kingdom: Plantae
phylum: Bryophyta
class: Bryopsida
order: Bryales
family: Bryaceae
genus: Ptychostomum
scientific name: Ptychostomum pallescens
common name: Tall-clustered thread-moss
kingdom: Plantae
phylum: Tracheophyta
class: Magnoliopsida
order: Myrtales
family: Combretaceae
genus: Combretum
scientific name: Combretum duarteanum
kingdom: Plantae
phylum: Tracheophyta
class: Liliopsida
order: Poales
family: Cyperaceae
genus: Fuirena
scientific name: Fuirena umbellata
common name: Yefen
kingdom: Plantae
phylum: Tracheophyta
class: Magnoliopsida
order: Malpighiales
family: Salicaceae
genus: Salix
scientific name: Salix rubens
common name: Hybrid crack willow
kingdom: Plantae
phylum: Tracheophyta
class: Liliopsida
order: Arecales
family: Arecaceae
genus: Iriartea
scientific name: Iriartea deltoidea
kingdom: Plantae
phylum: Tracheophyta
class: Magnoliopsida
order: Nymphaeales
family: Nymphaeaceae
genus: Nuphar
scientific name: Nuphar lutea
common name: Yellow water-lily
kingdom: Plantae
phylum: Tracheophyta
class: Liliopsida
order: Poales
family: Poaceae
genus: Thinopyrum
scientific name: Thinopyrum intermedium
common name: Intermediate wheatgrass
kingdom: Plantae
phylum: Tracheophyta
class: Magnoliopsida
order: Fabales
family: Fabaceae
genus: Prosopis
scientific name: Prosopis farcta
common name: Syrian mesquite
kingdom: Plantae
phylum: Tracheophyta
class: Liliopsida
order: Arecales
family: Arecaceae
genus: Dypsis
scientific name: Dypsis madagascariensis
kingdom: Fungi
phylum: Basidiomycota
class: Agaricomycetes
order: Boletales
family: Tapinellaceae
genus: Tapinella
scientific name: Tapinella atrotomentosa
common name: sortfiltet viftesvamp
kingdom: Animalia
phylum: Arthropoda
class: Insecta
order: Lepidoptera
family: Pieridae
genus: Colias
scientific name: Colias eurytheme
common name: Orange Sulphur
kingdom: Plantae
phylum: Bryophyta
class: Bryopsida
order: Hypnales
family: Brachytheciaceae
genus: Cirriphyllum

###

• Your goal
Repeat the lines in the listing above, from the line containing "family: Cyperaceae" through the line containing "scientific name: Iriartea deltoidea", with both of those lines included.

• Result
family: Cyperaceae
genus: Fuirena
scientific name: Fuirena umbellata
common name: Yefen
kingdom: Plantae
phylum: Tracheophyta
class: Magnoliopsida
order: Malpighiales
family: Salicaceae
genus: Salix
scientific name: Salix rubens
common name: Hybrid crack willow
kingdom: Plantae
phylum: Tracheophyta
class: Liliopsida
order: Arecales
family: Arecaceae
genus: Iriartea
scientific name: Iriartea deltoidea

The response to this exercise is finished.